**Instructions to follow:**
If a line of the material holds the string "بهزیستی", it counts; report the number of such lines alone.

-- -- --

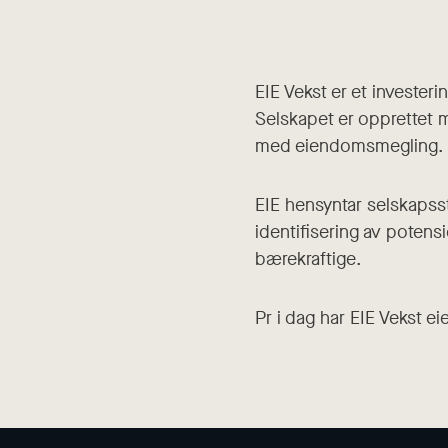
EIE Vekst er et invester
Selskapet er opprettet 
med eiendomsmegling.
EIE hensyntar selskapss
identifisering av potensi
bærekraftige.
Pr i dag har EIE Vekst ei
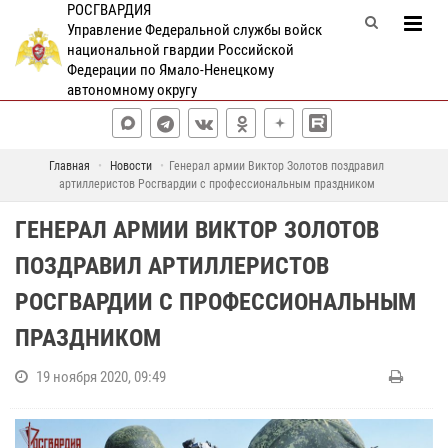
РОСГВАРДИЯ
Управление Федеральной службы войск
национальной гвардии Российской
Федерации по Ямало-Ненецкому
автономному округу
Главная
Новости
Генерал армии Виктор Золотов поздравил
артиллеристов Росгвардии с профессиональным праздником
ГЕНЕРАЛ АРМИИ ВИКТОР ЗОЛОТОВ
ПОЗДРАВИЛ АРТИЛЛЕРИСТОВ
РОСГВАРДИИ С ПРОФЕССИОНАЛЬНЫМ
ПРАЗДНИКОМ
19 ноября 2020, 09:49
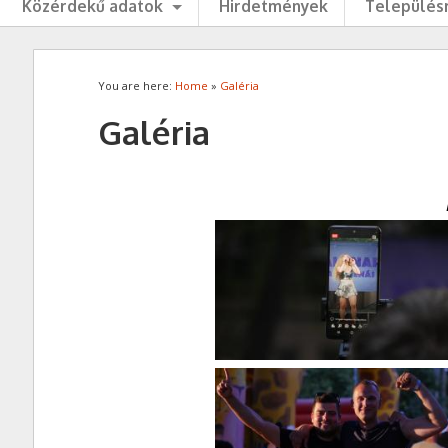
Közérdekű adatok
Hirdetmények
Településr
You are here:
Home
»
Galéria
Galéria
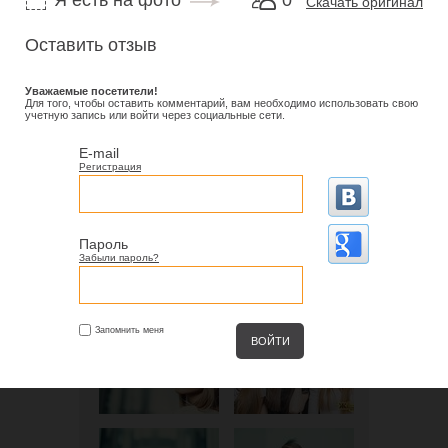
Я есть на фото
0
Скачать оригинал
Оставить отзыв
Уважаемые посетители!
Для того, чтобы оставить комментарий, вам необходимо использовать свою
учетную запись или войти через социальные сети.
E-mail
Регистрация
Пароль
Забыли пароль?
Запомнить меня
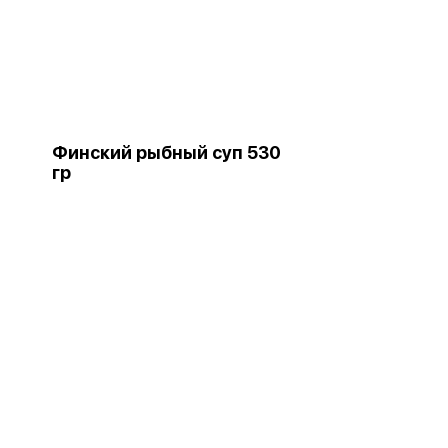
Финский рыбный суп 530
гр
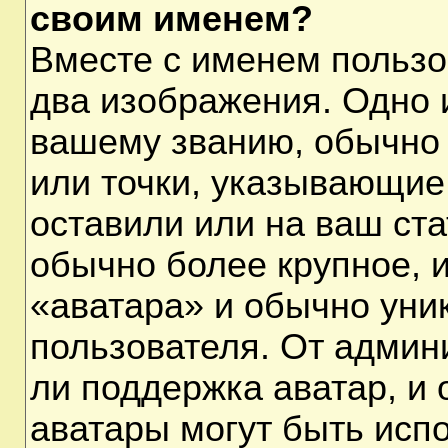
своим именем?
Вместе с именем пользо
два изображения. Одно и
вашему званию, обычно 
или точки, указывающие
оставили или на ваш ста
обычно более крупное, 
«аватара» и обычно уни
пользователя. От админ
ли поддержка аватар, и о
аватары могут быть исп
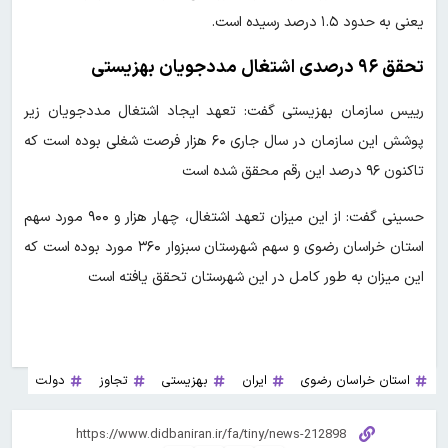
یعنی به حدود ۱.۵ درصد رسیده است.
تحقق ۹۶ درصدی اشتغال مددجویان بهزیستی
رییس سازمان بهزیستی گفت: تعهد ایجاد اشتغال مددجویان زیر
پوشش این سازمان در سال جاری ۶۰ هزار فرصت شغلی بوده است که
تاکنون ۹۶ درصد این رقم محقق شده است
حسینی گفت: از این میزان تعهد اشتغال، چهار هزار و ۹۰۰ مورد سهم
استان خراسان رضوی و سهم شهرستان سبزوار ۳۶۰ مورد بوده است که
این میزان به طور کامل در این شهرستان تحقق یافته است
استان خراسان رضوی
ایران
بهزیستی
تجاوز
دولت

-- -- --

**The completed task:**
3